Passage ->
In general, the threshold in software systems can be estimated from statistical deductions and mathematical models. The statistical methodology provides qualitative thresholds, however, to improve the validity of the results it is important to study the relation between the data characteristics, underlying assumptions and nature of the problem. Here we briefly review the threshold estimation studies based on statistical inference for software.

The study conducted by Erni and Lewerentz [16] estimated the threshold to be in the range of statistical mean (µ) and standard deviation (σ), represented as T ± = µ ± σ, assuming data to be distributed normally. However, the technique assumed the input metric data to be normally distributed. Usually such distributions are seldom common in software projects and hence the applicability of the technique is limited. The work by French [17] included Chebyshev’s inequality theorem along with µ and σ for threshold calculation but distribution nature of data was again not considered and the methodology suffered to the data outliers. The recent work of de Siqueria et al. [18], have suggested three similarity thresholds, using arithmetic or the weighted mean, k-means clustering and silhouette coefficient maximization, for the genre aware focused crawling.

Data for review ->
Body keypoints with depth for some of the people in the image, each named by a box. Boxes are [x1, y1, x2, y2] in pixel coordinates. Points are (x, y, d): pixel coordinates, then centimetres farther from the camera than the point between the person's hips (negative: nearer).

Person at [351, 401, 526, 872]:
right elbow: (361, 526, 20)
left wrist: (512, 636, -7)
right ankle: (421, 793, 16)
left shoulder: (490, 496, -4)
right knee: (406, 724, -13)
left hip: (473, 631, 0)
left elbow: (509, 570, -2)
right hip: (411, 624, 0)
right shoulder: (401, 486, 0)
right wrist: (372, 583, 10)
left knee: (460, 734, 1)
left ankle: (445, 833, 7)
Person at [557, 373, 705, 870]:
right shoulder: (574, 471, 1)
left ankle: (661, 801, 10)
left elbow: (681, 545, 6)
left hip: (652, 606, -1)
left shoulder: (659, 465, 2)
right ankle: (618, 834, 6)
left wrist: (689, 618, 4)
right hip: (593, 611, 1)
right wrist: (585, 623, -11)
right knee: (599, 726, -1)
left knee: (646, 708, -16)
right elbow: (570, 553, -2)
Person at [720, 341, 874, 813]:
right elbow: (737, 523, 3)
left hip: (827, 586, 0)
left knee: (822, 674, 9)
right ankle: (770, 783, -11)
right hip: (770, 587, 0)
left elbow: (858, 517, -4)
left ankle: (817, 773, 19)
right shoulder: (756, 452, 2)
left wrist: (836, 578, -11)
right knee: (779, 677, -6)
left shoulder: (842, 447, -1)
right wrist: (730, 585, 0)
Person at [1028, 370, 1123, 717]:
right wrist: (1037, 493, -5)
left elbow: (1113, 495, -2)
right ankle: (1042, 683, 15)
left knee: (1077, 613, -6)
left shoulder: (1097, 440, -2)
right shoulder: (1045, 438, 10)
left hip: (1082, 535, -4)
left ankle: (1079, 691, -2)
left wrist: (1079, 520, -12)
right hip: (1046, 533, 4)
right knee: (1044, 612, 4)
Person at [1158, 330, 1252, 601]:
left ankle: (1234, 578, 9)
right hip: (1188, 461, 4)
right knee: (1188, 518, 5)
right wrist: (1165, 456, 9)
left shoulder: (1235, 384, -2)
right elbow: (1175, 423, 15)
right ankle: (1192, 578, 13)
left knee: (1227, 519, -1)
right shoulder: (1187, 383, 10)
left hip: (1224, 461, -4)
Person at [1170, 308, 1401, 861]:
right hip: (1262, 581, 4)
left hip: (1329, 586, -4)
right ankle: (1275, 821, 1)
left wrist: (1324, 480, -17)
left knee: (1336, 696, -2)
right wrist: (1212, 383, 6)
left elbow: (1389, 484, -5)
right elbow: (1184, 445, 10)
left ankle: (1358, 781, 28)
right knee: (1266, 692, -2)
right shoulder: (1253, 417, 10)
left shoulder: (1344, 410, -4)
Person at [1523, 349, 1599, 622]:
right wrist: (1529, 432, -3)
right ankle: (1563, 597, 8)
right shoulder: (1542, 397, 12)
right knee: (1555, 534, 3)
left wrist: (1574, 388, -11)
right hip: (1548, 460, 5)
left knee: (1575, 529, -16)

What the task asks ->
Please answer these questions from the passage on threshold estimation:
1. What kind of thresholds does the statistical methodology provide?
2. Which researchers represented the threshold as T ± = µ ± σ?
3. Which theorem did French include in the threshold calculation?
The entries come from a different source than the passage on threshold estimation.

Solution for this exercise ->
1. Qualitative thresholds.
2. Erni and Lewerentz.
3. Chebyshev's inequality theorem.